Musical Maoist: Composer and political activist Cornelius Cardew (Hulton-Deutsch Collection/Corbis)
As a composer I have been affected by political considerations and developments over time, and in a range of different ways. Also, I seem to be a part of a huge international community of composers, past and present, that has been drawn towards folk music as a way of developing new, individual musical languages and palettes.
There has been a long history of the politics of traditional music affecting the aspirations and inspirations of composers. In the 19th century, the growing nationalism in central and eastern parts of Europe is plainly discernible in the work of many composers. Whole swathes of late 19th- and early 20th-century musical history are dominated by a roll call of their names — Glinka, Balakirev, Mussorgsky, Rimsky-Korsakov, Borodin, Smetana, Dvorak, Janacek, Grieg, Sibelius, Granados, Vaughan Williams and Skalkottas. Subsequently, nationalism has become tainted in artistic communities, not just because of the Third Reich but because more recent "big-gun" nationalisms, like Gaullism and Thatcherism, were of the Right.
This has caused a degree of anxious squirming in the world of traditional music, because that very traditionalism — the valuing and nurturing of ancient cultural practice — can so often be associated with nationalism, especially in the case of Ireland and Scotland. Indeed the attitudes of the Irish Left towards their traditional cultures of music, language and dance during the 20th century were ambiguous and troubled, to say the least. The Irish Republic was built by rightists, nationalists and Catholics on a range of traditional values as a bulwark to defend the Irish State and people from Bolshevism, liberalism and the English Protestant crown. The sound of Irish traditional music was the very sound of defensive introspection in the face of a changing outside world — a changing outside world that the forces of the Irish Left sought to import and impose on their own nation.

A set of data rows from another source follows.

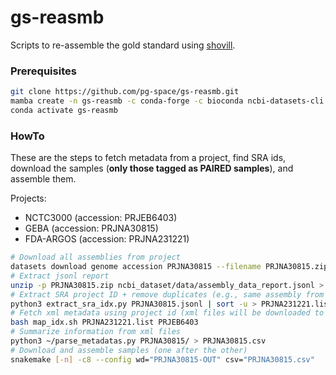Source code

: # gs-reasmb

Scripts to re-assemble the gold standard using [shovill](https://github.com/tseemann/shovill).

### Prerequisites
``` sh
git clone https://github.com/pg-space/gs-reasmb.git
mamba create -n gs-reasmb -c conda-forge -c bioconda ncbi-datasets-cli entrez-direct sra-tools shovill snakemake-minimal
conda activate gs-reasmb
```

### HowTo
These are the steps to fetch metadata from a project, find SRA ids, download the samples (**only those tagged as PAIRED samples**), and assemble them. 

Projects:
- NCTC3000 (accession: PRJEB6403)
- GEBA (accession: PRJNA30815)
- FDA-ARGOS (accession: PRJNA231221)

``` sh
# Download all assemblies from project
datasets download genome accession PRJNA30815 --filename PRJNA30815.zip
# Extract jsonl report
unzip -p PRJNA30815.zip ncbi_dataset/data/assembly_data_report.jsonl > PRJNA30815.jsonl
# Extract SRA project ID + remove duplicates (e.g., same assembly from RefSeq and GenBank)
python3 extract_sra_idx.py PRJNA30815.jsonl | sort -u > PRJNA231221.list
# Fetch xml metadata using project id (xml files will be downloaded to the provided directory)
bash map_idx.sh PRJNA231221.list PRJEB6403
# Summarize information from xml files
python3 ~/parse_metadatas.py PRJNA30815/ > PRJNA30815.csv
# Download and assemble samples (one after the other)
snakemake [-n] -c8 --config wd="PRJNA30815-OUT" csv="PRJNA30815.csv"
```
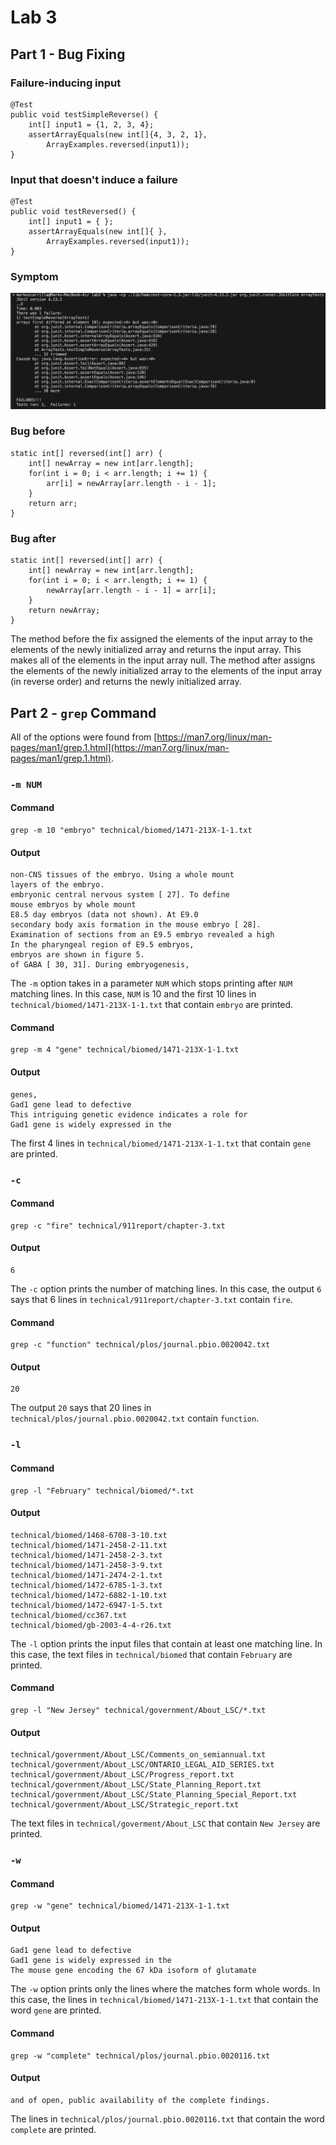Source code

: # Lab 3

## Part 1 - Bug Fixing

### Failure-inducing input
	@Test
	public void testSimpleReverse() {
		int[] input1 = {1, 2, 3, 4};
		assertArrayEquals(new int[]{4, 3, 2, 1},
			ArrayExamples.reversed(input1));
	}

### Input that doesn't induce a failure
	@Test
	public void testReversed() {
		int[] input1 = { };
		assertArrayEquals(new int[]{ }, 
			ArrayExamples.reversed(input1));
	}

### Symptom
![screenshot1](screenshot1.png)

### Bug before
	static int[] reversed(int[] arr) {
    	int[] newArray = new int[arr.length];
    	for(int i = 0; i < arr.length; i += 1) {
			arr[i] = newArray[arr.length - i - 1];
    	}
		return arr;
  	}

### Bug after
	static int[] reversed(int[] arr) {
    	int[] newArray = new int[arr.length];
    	for(int i = 0; i < arr.length; i += 1) {
			newArray[arr.length - i - 1] = arr[i];
    	}
		return newArray;
  	}

The method before the fix assigned the elements of the input array to the elements of the newly initialized array and returns the input array. This makes all of the elements in the input array null. The method after assigns the elements of the newly initialized array to the elements of the input array (in reverse order) and returns the newly initialized array.

## Part 2 - `grep` Command

All of the options were found from [https://man7.org/linux/man-pages/man1/grep.1.html](https://man7.org/linux/man-pages/man1/grep.1.html).

### `-m NUM`

#### Command
	grep -m 10 "embryo" technical/biomed/1471-213X-1-1.txt

#### Output
    non-CNS tissues of the embryo. Using a whole mount 
    layers of the embryo.
    embryonic central nervous system [ 27]. To define
    mouse embryos by whole mount 
    E8.5 day embryos (data not shown). At E9.0 
    secondary body axis formation in the mouse embryo [ 28].
    Examination of sections from an E9.5 embryo revealed a high
    In the pharyngeal region of E9.5 embryos, 
    embryos are shown in figure 5.
    of GABA [ 30, 31]. During embryogenesis,

The `-m` option takes in a parameter `NUM` which stops printing after `NUM` matching lines. In this case, `NUM` is 10 and the first 10 lines in `technical/biomed/1471-213X-1-1.txt` that contain `embryo` are printed.

#### Command
	grep -m 4 "gene" technical/biomed/1471-213X-1-1.txt

#### Output
	genes, 
    Gad1 gene lead to defective
    This intriguing genetic evidence indicates a role for
    Gad1 gene is widely expressed in the

The first 4 lines in `technical/biomed/1471-213X-1-1.txt` that contain `gene` are printed.

### `-c`

#### Command
	grep -c "fire" technical/911report/chapter-3.txt

#### Output
	6

The `-c` option prints the number of matching lines. In this case, the output `6` says that 6 lines in `technical/911report/chapter-3.txt` contain `fire`.

#### Command
	grep -c "function" technical/plos/journal.pbio.0020042.txt 

#### Output
	20

The output `20` says that 20 lines in `technical/plos/journal.pbio.0020042.txt` contain `function`.

### `-l`

#### Command
	grep -l "February" technical/biomed/*.txt

#### Output
	technical/biomed/1468-6708-3-10.txt
	technical/biomed/1471-2458-2-11.txt
	technical/biomed/1471-2458-2-3.txt
	technical/biomed/1471-2458-3-9.txt
	technical/biomed/1471-2474-2-1.txt
	technical/biomed/1472-6785-1-3.txt
	technical/biomed/1472-6882-1-10.txt
	technical/biomed/1472-6947-1-5.txt
	technical/biomed/cc367.txt
	technical/biomed/gb-2003-4-4-r26.txt

The `-l` option prints the input files that contain at least one matching line. In this case, the text files in `technical/biomed` that contain `February` are printed.

#### Command
	grep -l "New Jersey" technical/government/About_LSC/*.txt

#### Output
	technical/government/About_LSC/Comments_on_semiannual.txt
	technical/government/About_LSC/ONTARIO_LEGAL_AID_SERIES.txt
	technical/government/About_LSC/Progress_report.txt
	technical/government/About_LSC/State_Planning_Report.txt
	technical/government/About_LSC/State_Planning_Special_Report.txt
	technical/government/About_LSC/Strategic_report.txt

The text files in `technical/goverment/About_LSC` that contain `New Jersey` are printed.

### `-w`

#### Command
	grep -w "gene" technical/biomed/1471-213X-1-1.txt

#### Output
	Gad1 gene lead to defective
    Gad1 gene is widely expressed in the
    The mouse gene encoding the 67 kDa isoform of glutamate

The `-w` option prints only the lines where the matches form whole words. In this case, the lines in `technical/biomed/1471-213X-1-1.txt` that contain the word `gene` are printed.

#### Command
	grep -w "complete" technical/plos/journal.pbio.0020116.txt

#### Output
    and of open, public availability of the complete findings.

The lines in `technical/plos/journal.pbio.0020116.txt` that contain the word `complete` are printed.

Many and various ideological and aesthetical hoops have been jumped through over the decades for Irish traditional music to take its present place in the affections of the bien pensants. And in my own country there is still a deep insecurity over the question of Scottish nationalism: is it a creature of the Right or the Left? Even today, with the giddy ascent of Alex Salmond, there is no clear answer. The anxiety over the importance of our past exacerbates this question. Is the celebration of traditional Scottish values and culture a reactionary impetus? Or is it all part of a progressivist thrust towards self-determination in a spirit of local ownership of past identities?